Reveal Cards In Increasing Order

What is this problem about?

The Reveal Cards In Increasing Order interview question gives you an integer array representing a deck of cards. You simulate a reveal process: deal the top card (reveal it), move the next top card to the bottom of the deck, and repeat until all cards are revealed. Given this process, find the initial arrangement of the deck such that the cards are revealed in increasing order.

Why is this asked in interviews?

This problem is asked at Apple, Microsoft, Amazon, Google, and Bloomberg because it requires reverse engineering a simulation — working backwards from the desired output. It tests understanding of queue operations (the reveal-and-requeue process) and simulation-in-reverse thinking. It is an excellent example of how sorting combined with queue simulation can replace complex mathematical derivation.

Algorithmic pattern used

The pattern is simulation in reverse with a queue. Sort the deck in decreasing order. Maintain a queue of indices [0, 1, 2, ..., n-1] (representing positions in the result array). For each card (from largest to smallest): assign the card to the front index of the queue, pop the front, and then move the new front to the back (simulating the reverse of the "move to bottom" step). Fill the result array at each popped index.

Alternatively, simulate forward: use a queue of indices, sort the card values, and assign them in order to the positions produced by the simulation.

Example explanation

Deck: [17, 13, 11, 2, 3, 5, 7]. Sorted ascending: [2, 3, 5, 7, 11, 13, 17].

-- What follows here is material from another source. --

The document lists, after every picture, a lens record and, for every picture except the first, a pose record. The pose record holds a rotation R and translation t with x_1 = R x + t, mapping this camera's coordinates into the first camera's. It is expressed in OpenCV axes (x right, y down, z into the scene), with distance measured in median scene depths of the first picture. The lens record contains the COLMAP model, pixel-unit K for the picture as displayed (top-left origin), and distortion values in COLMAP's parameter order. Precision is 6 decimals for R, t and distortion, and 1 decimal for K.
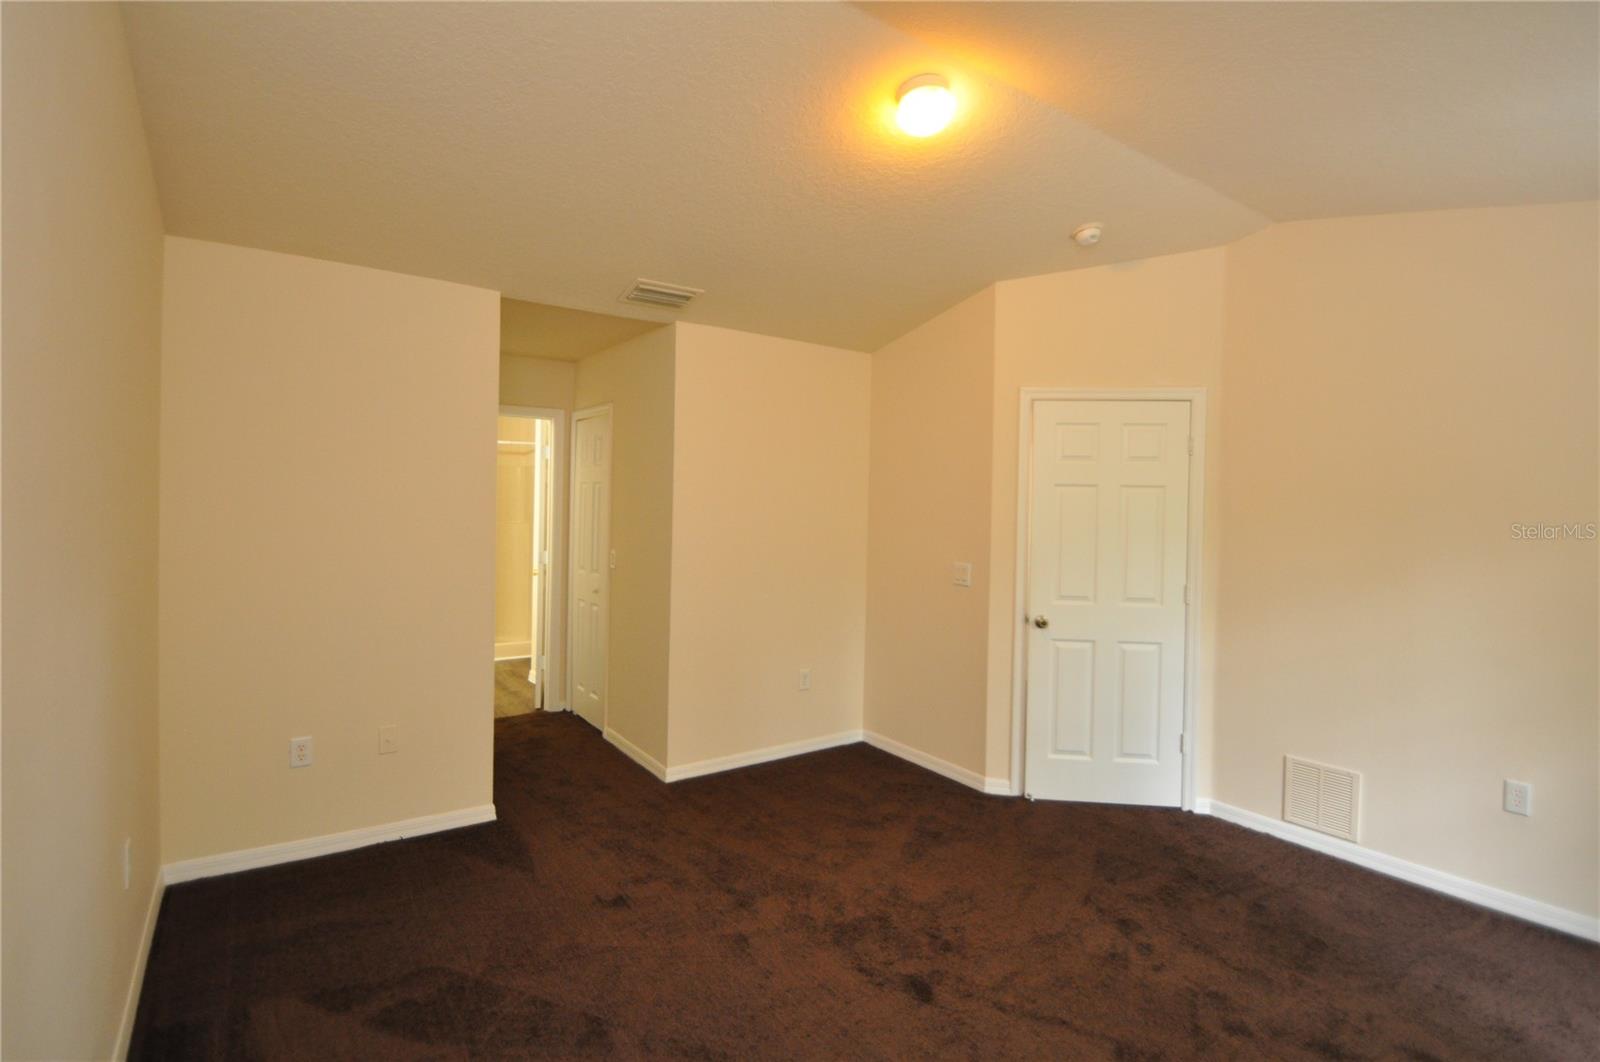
lens RADIAL K [[758.8, 0, 798.7], [0, 758.8, 513.7], [0, 0, 1]] dist [0.006877, -0.019118]
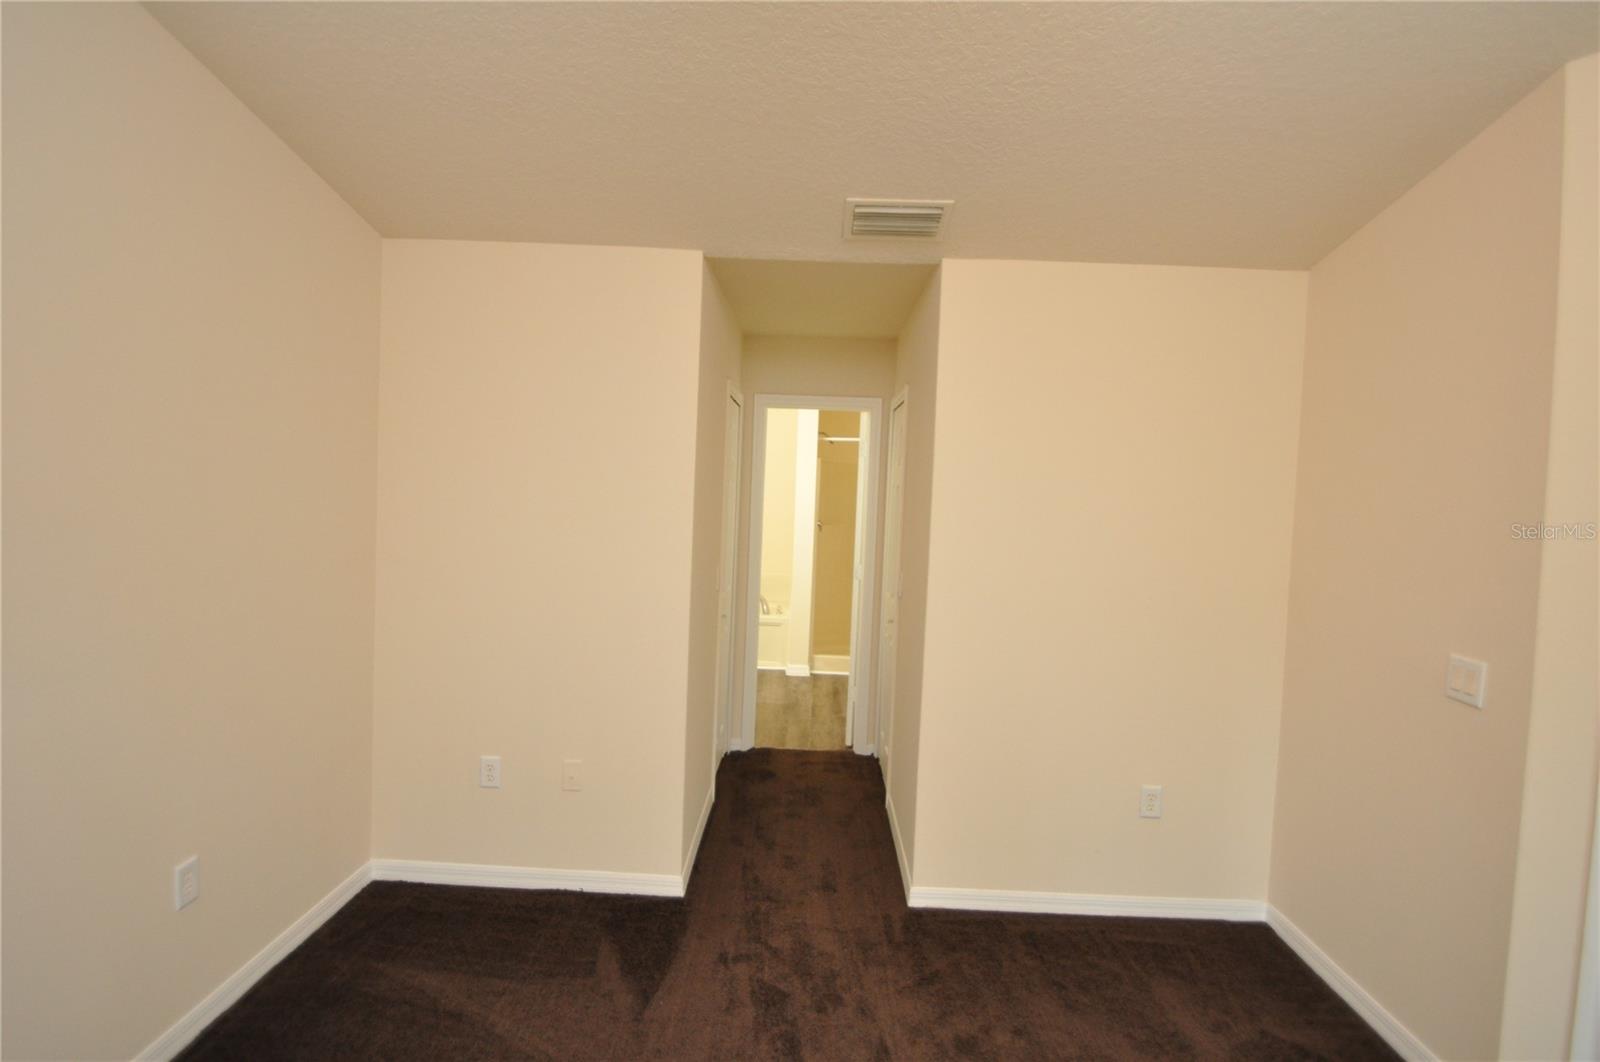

Queue of indices: [0,1,2,3,4,5,6].

Assign cards in order:

  • Assign 2 to index 0, move index 1 to back. Queue: [2,3,4,5,6,1].
  • Assign 3 to index 2, move index 3 to back. Queue: [4,5,6,1,3].
  • Assign 5 to index 4, move index 5 to back. Queue: [6,1,3,5].
  • Assign 7 to index 6, move index 1 to back. Queue: [3,5,1].
  • Assign 11 to index 3, move index 5 to back. Queue: [1,5].
  • Assign 13 to index 1, move index 5 to back. Queue: [5].
  • Assign 17 to index 5.

Result at indices 0–6: [2,13,3,11,5,17,7].

Common mistakes candidates make

  • Simulating forward without using a queue of indices, directly placing cards and getting confused.
  • Not sorting the input first — the reveal order is increasing, so sort the values ascending.
  • Confusing the "move to bottom" step — only ONE card is moved per reveal cycle.
  • Not using a deque for O(1) front-pop operations.

Interview preparation tip

For the Reveal Cards In Increasing Order coding problem, the array, sorting, queue, and simulation interview pattern is the approach. Use Python's collections.deque for efficient front-pop operations. Interviewers at Apple and Google appreciate when you explain the simulation clearly — "sort values, simulate the index queue" — before coding. Practice tracing through a 4-card example manually to solidify the queue mechanics.